Baltic Cycle Tour 2010: Sweden
So, we’re back! We successfully cycled through six countries over the last 26 days with few difficulties, no accidents and big smiles. I’m beginning this series of posts with the start of our trip: Sweden.
We arrived in Nyköping, with our completely disassembled bicycles and seven of our eight bags. As we (Burke) reassembled our bicycles, a Swedish hippie girl pulled up and asked us where the arrival terminal was. She talked with us for a while and then told us that she asked us because we looked like the nicest people at the airport. We wondered later if that meant we looked hippiesh as well. We’ve been living abroad for a year and we were sort of backpacking, so we supposed it was possible but not likely.
The city of Nyköping is very picturesque; with its wide pedestrian-only downtown and bicycle lanes as roomy as those designated for cars, cyclists abound. Oddly, the largest demographic of cyclists was the 60+ female.

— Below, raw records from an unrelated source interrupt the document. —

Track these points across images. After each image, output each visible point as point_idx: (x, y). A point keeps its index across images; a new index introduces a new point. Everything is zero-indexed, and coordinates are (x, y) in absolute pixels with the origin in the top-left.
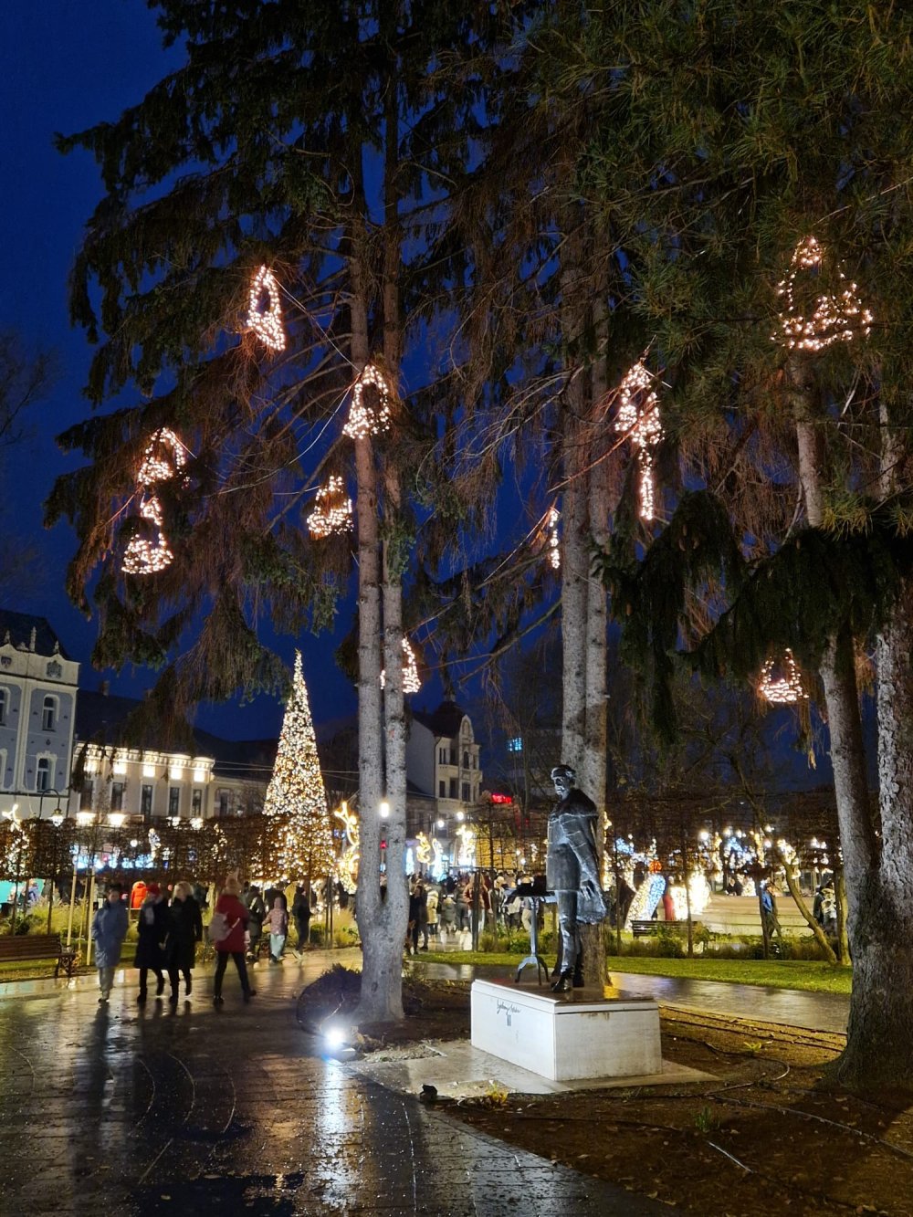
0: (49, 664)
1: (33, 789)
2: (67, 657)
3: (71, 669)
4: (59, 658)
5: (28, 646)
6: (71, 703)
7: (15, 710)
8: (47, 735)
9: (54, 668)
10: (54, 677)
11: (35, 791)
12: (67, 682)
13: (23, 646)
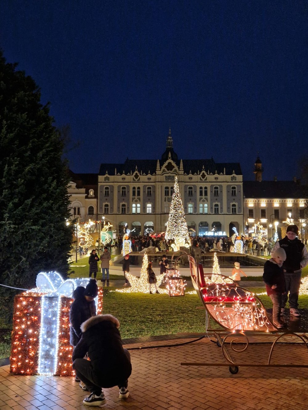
0: (232, 177)
1: (230, 213)
2: (237, 174)
3: (240, 178)
4: (234, 175)
5: (223, 173)
6: (241, 187)
7: (221, 192)
8: (233, 197)
9: (233, 178)
10: (234, 181)
11: (231, 213)
12: (238, 181)
13: (221, 174)
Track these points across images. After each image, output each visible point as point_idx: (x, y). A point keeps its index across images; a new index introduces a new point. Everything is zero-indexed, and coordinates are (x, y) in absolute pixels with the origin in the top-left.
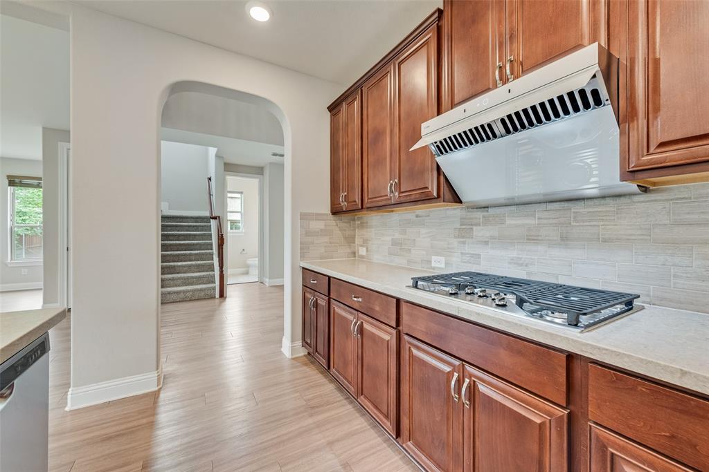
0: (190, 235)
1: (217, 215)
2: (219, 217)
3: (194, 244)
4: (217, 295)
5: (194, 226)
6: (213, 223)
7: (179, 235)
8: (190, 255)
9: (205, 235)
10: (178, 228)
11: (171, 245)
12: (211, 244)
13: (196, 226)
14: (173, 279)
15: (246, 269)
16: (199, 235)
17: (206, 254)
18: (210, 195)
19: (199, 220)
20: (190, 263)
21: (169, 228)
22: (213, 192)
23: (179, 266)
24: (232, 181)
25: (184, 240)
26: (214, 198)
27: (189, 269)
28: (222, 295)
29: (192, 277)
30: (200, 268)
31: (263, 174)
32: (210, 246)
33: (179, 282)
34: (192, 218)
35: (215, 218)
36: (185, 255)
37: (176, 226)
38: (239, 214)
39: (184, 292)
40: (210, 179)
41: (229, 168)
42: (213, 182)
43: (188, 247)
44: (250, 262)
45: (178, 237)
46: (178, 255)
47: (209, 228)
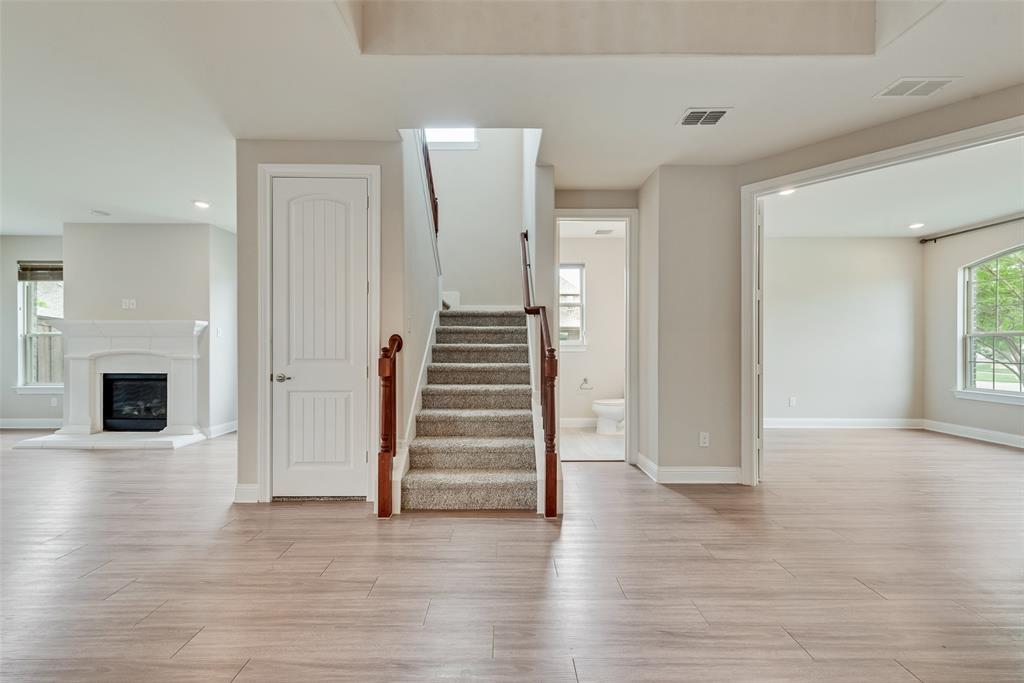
0: (488, 351)
1: (538, 304)
2: (544, 308)
3: (494, 371)
4: (541, 509)
5: (496, 333)
6: (532, 323)
7: (470, 351)
8: (487, 394)
9: (515, 350)
10: (468, 337)
11: (453, 371)
12: (527, 372)
13: (500, 332)
14: (449, 452)
15: (591, 419)
16: (505, 351)
17: (517, 393)
18: (527, 265)
19: (506, 320)
20: (484, 413)
21: (454, 337)
22: (532, 259)
23: (464, 420)
24: (570, 227)
25: (479, 361)
26: (533, 270)
27: (482, 428)
28: (552, 510)
29: (488, 451)
30: (505, 428)
31: (637, 206)
32: (523, 376)
33: (461, 459)
34: (493, 316)
35: (535, 311)
36: (475, 393)
37: (467, 332)
38: (578, 308)
39: (470, 488)
40: (526, 236)
41: (567, 199)
42: (532, 242)
43: (485, 377)
44: (601, 406)
45: (468, 355)
46: (464, 394)
47: (523, 336)
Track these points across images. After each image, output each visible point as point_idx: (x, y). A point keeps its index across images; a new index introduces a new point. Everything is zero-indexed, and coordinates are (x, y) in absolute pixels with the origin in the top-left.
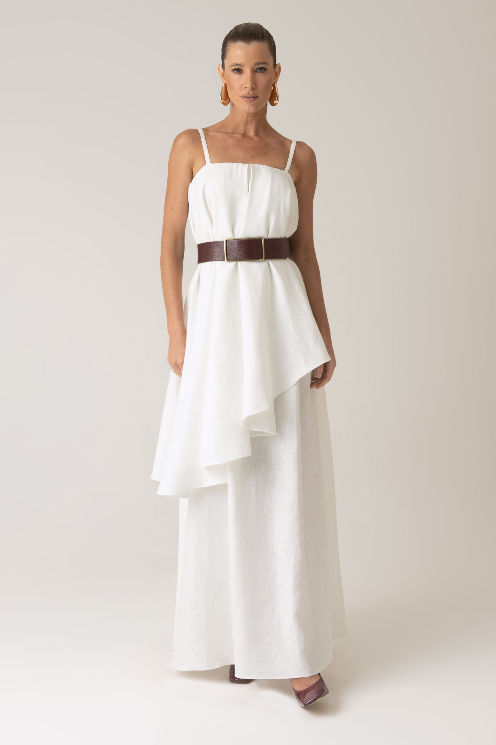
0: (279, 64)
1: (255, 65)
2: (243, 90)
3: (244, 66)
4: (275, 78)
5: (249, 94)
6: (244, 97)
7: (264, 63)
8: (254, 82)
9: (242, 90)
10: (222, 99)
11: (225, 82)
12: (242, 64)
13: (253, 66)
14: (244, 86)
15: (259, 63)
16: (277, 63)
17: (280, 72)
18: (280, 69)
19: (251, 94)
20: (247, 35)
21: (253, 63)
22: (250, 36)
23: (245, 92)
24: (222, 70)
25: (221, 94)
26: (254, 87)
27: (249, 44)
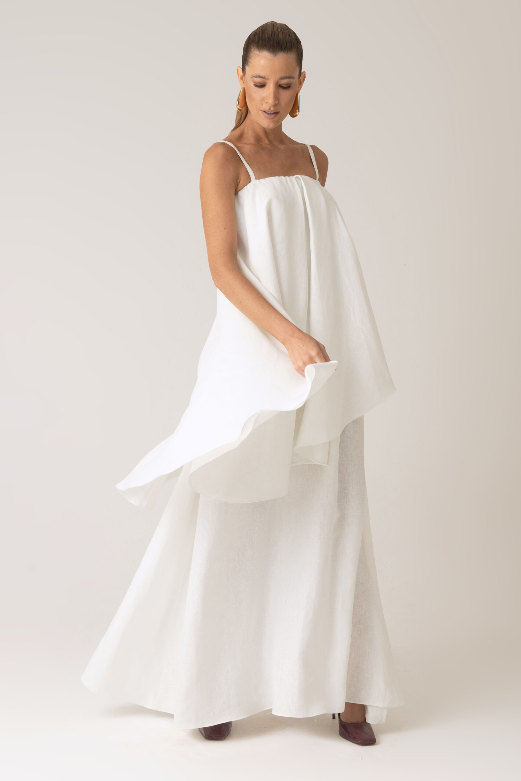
0: (304, 72)
1: (280, 79)
2: (264, 104)
3: (268, 79)
4: (299, 88)
5: (270, 109)
6: (265, 112)
7: (290, 77)
8: (277, 98)
9: (262, 104)
10: (238, 104)
11: (244, 87)
12: (266, 77)
13: (278, 80)
14: (266, 101)
15: (285, 77)
16: (302, 72)
17: (304, 80)
18: (305, 77)
19: (273, 110)
20: (274, 44)
21: (278, 76)
22: (277, 46)
23: (266, 107)
24: (241, 73)
25: (238, 100)
26: (277, 102)
27: (276, 55)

Our first morning came with a bit of a shock. While living in Slovakia for a year has helped us get accustomed to shopping abroad, we were not prepared for shopping in other countries. I’ve never been more confused in a grocery store than I was that morning. Between converting Swedish krona to euro and the fact that Sweden is shockingly more expensive than Slovakia, I was overwhelmed by the fact that bananas cost 2.75 euro/kg ( about $1.65/lb). So once I paid twice as much for the groceries than I would have at home, we had our breakfast on the harbor before making our way back to the airport to pick up our rogue bag.
Finally, being on the road after the delay was an exhilarating and freeing feeling. It was just Burke and me and the open road. The scenery was beautiful. A myriad of flowers and gorgeous rolling fields and plush meadows. Along the road, we passed other cyclist tourists going the opposite direction, there is a peculiar sense of camaraderie among bicers (beets•er noun English adaption of the Slovak word for a bicyclist).
Burke’s phone wasn’t on as we rode, but when we started getting really hungry for dinner we decided it was probably about time to stop for the evening. The ride was so interesting because in June and July in the Nordic countries they experience “white night.” The sun merely isn’t in view for a few hours of the night but not long enough that it ever actually gets dark, making it very hard to guess what time it is. So we rode on towards the lake we had seen on the map and made our home for the night.
Now’s probably a good time to mention that Burke and I didn’t actually carry any maps with us. This may sound quite ludicrous to you, and to just about all the other cycle tourists we met, but overall we were going long distances on country roads so it wasn’t ever necessary. Sometimes it got tricky in cities. For instance, just outside of Stockholm we stopped at a gas station and asked the attendant to point us out on the map. To our surprise he didn’t speak English and instead offered Espanol. We mustered up all the Spanish we remembered to communicate with him and again we were on our way.
When we arrived in Stockholm we went to the edge of old town and sat on the end of the island just relaxing and talking. When we finally made our way to the camping area, we were told they don’t take tents but to check out a nearby hotel that operates out of an old prison. We did. It was just like the rest of Sweden: expensive. So we went to the house next door and asked the lady outside gardening if we could sleep in her yard. Reluctant at first, she agreed and eventually opened her home to us. After dinner Burke and I headed towards downtown, we passed a girl sitting on a bridge reading with no lights just before midnight. Only about 100 meters shy of downtown we turned back because we were so tired from riding.
The next day we explored the city and rode all over a few of the smaller islands in the city. We sat in a cafe overlooking the harbor to kill our last hour or two before the ferry to Finland and met a man who gave us some insight into why Sweden is such an expensive country. The way he saw it, it’s because the winters are so long and dark everyone must have a garage and in it, some hobby that eventually leads to a lucrative side project.
Overall, Sweden was beautiful and perfect for cycling. The only thing that did disappoint me was the lack of traditionally Swedish things. I didn’t see the alleged extra large Nordic people I’d heard of, Swedish Fish, or even Swedish Pro swimming goggles. Burke said he did see Swedish meatballs later on the ferry, but those obviously weren’t on my list.
We were told by our Swedish friends that the best way to approach the ferry to Finland was with a running start. Unless you pay for a cabin, there are few comfortable seating areas, so you must be first on the boat in order to get one. We followed their advice and had dinner in a room with about twenty other people, two of which were Finnish deaf girls named Silva and Aina that we befriended and talked with for an hour or two before bed. At the end of the conversations they gave us sign language names, Burke’s was bicycle and mine was clever.
When it was bedtime Burke and I decided to go through with our plan and brave the top deck for an amazing night that would be different than all the rest. So we inflated our sleeping pads and climbed into our sleeping bags and laid down unexposed in the Swedish night as we traversed the Baltic Sea. We were woken up around 2am by a frightening amount of wind and decided to head inside before something expensive blew away. So we slept the rest of the night and woke up in Finland!